I asked my mother about this. She told me why.
When my brother was diagnosed they told her that it was a disorder that only occurred in boys.
You have no idea how much I want to smack someone over this.
Seriously, how many times is the medical community going to do this to people? If the disorder doesn't actually relate to a physical part of the body that the person does not have, can we stop assuming it doesn't happen to some members of the sex that you think it's less common in? Because when you assume it only happens in one sex you discourage diagnoses in the other sex. Then you support the conclusion it only happens in one sex. And then some day in the future someone is shocked to learn that either it does happen in the other sex and nobody bothered to notice or it happens and tends to display slightly differently.

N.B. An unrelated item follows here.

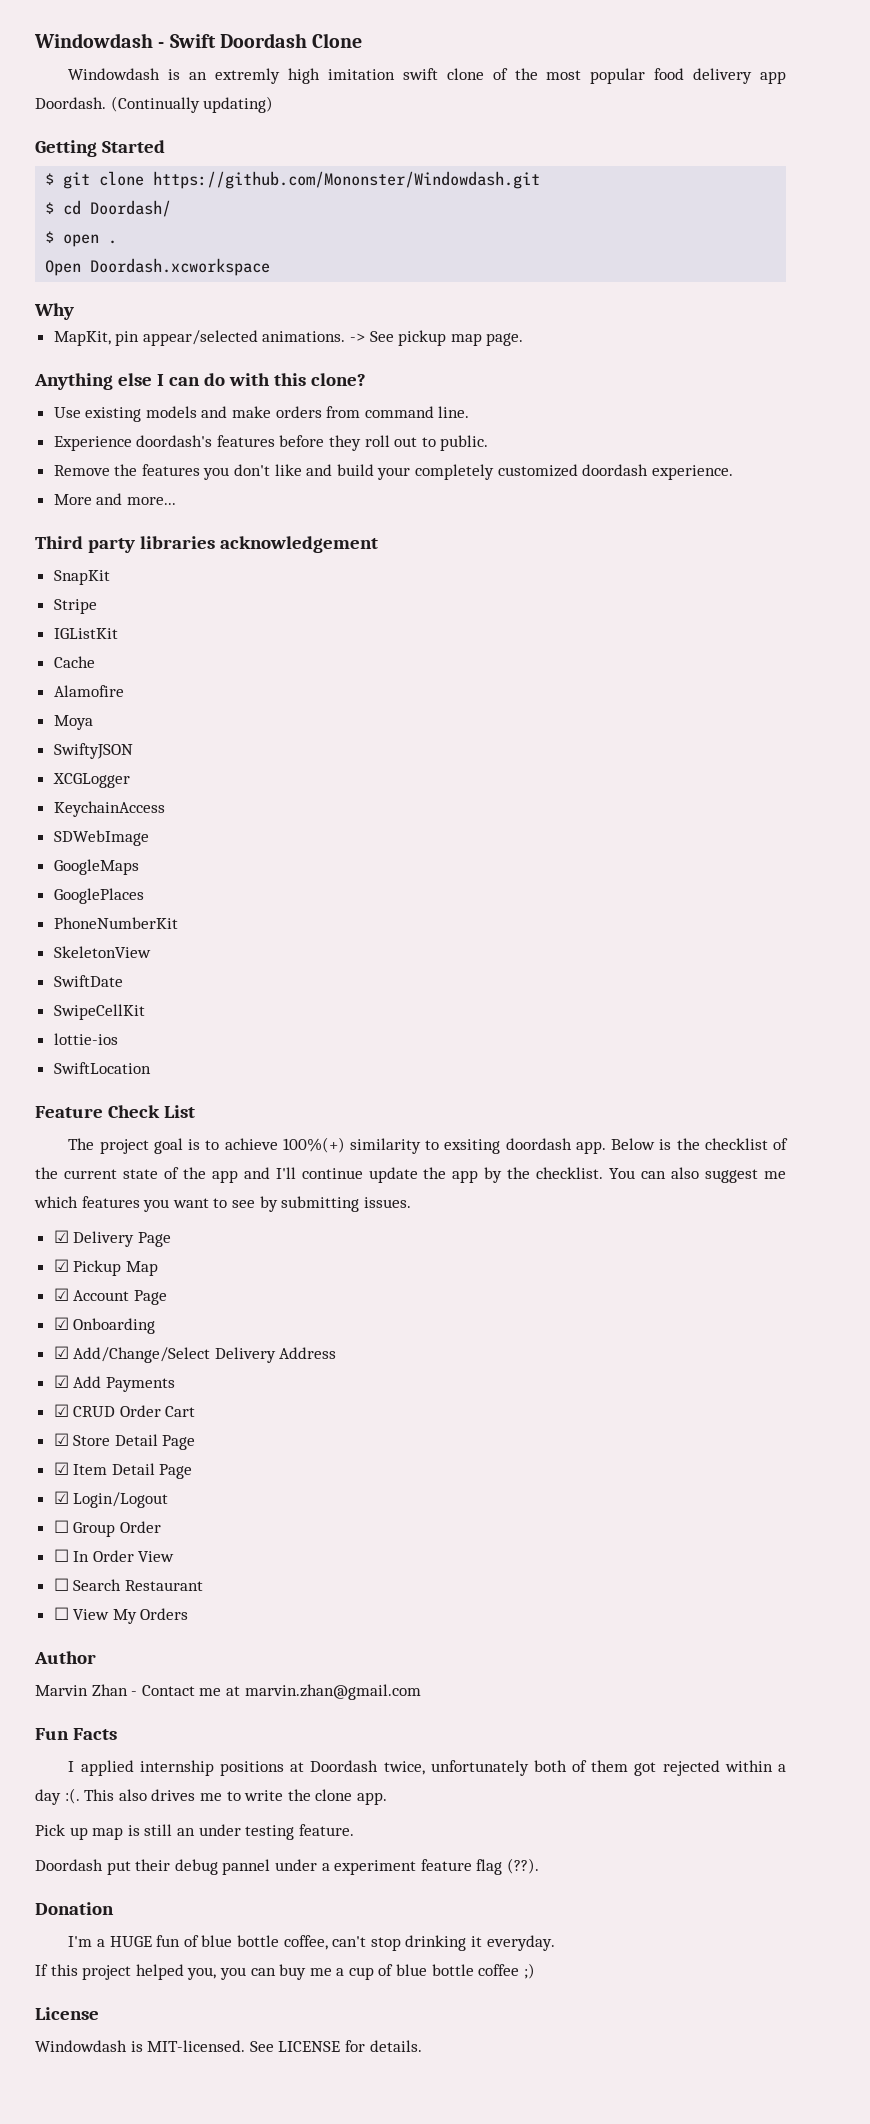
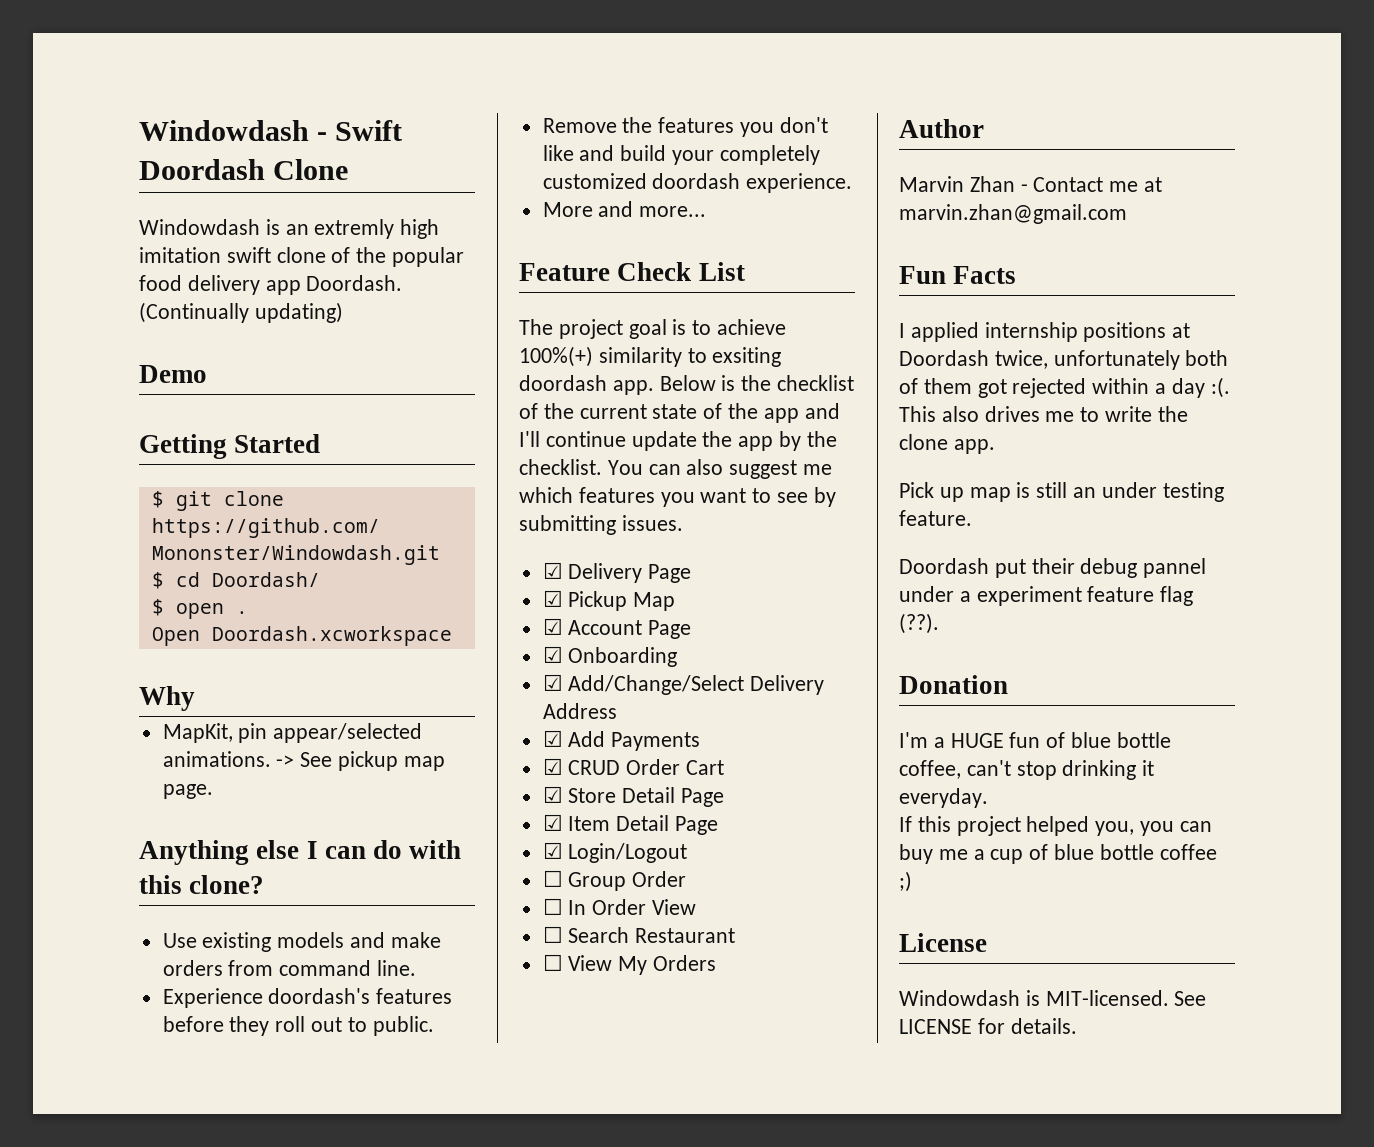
[546,70,582,80] most -> (387, 255) none
(274, 104) none -> [139,365,207,383] // Demo
[35,536,378,553] [53,570,110,585] [53,599,97,614] [53,628,118,639] [53,656,95,668] [53,685,124,697] [53,715,93,730] [53,743,133,759] [52,773,130,788] [53,801,165,817] [53,830,149,846] [53,859,139,875] [53,888,144,904] [53,917,178,929] [53,946,151,958] [53,975,123,987] [53,1004,145,1020] [53,1033,118,1045] [53,1062,151,1074] // Third party libraries acknowledgement // SnapKit // Stripe // IGListKit // Cache // Alamofire // Moya // SwiftyJSON // XCGLogger // KeychainAccess // SDWebImage // GoogleMaps // GooglePlaces // PhoneNumberKit // SkeletonView // SwiftDate // SwipeCellKit // lottie-ios // SwiftLocation -> (707, 211) none

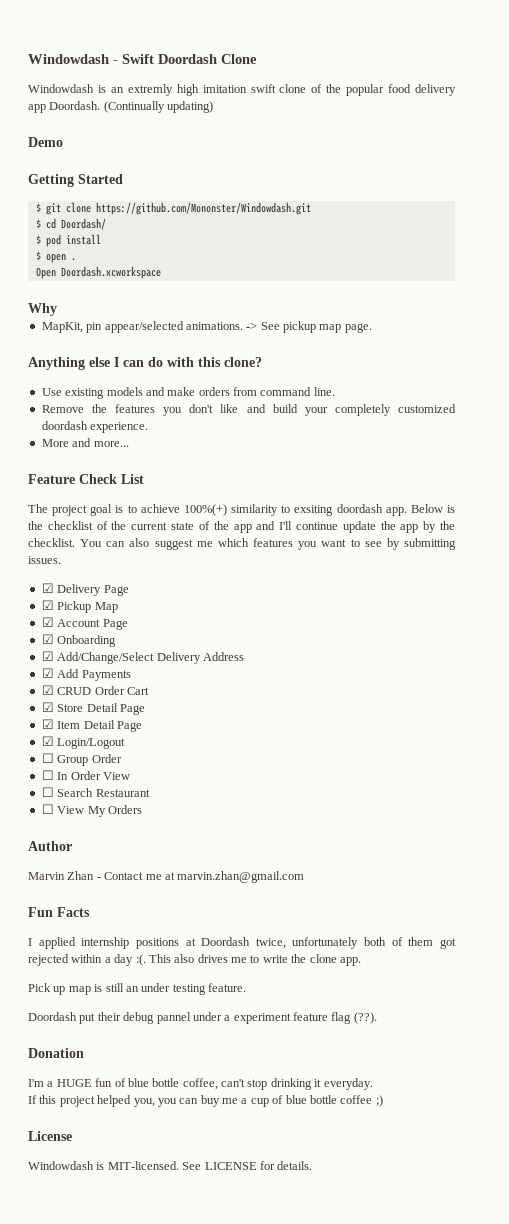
(320, 579) none -> [35,234,101,247] // $ pod install
[162,988,453,1008] [162,1016,434,1036] // Experience doordash's features before they roll out to public. -> (335, 391) none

My parents were only motivated to test my brother because he went to a different school than I did and he was getting in trouble in school over the issue. I learned enough Basic in first grade and had an apple IIc in the house and got permission to print out my homework to get around many of the effects of the issue, plus had a different teacher who only made me redo assignments if they were illegible, rather than physically punishing me. So, I wasn't complaining to my parents. So, they didn't realize that my penmanship was a problem, even though I was doing poorly in it compared to my peers.
I don't recall if I ever got an N (the worst grade my Elementary School report card gave out) for Not Satisfactory. If I did though, it'd have been in either penmanship or plays well with others. Other than that I was deemed fully satisfactory despite my issues with arithmetic.
But anyhow, I don't blame my mom. She was basing things on what she was told. She was just given really bad info. Fortunately, it was just a mild issue and one I could work around.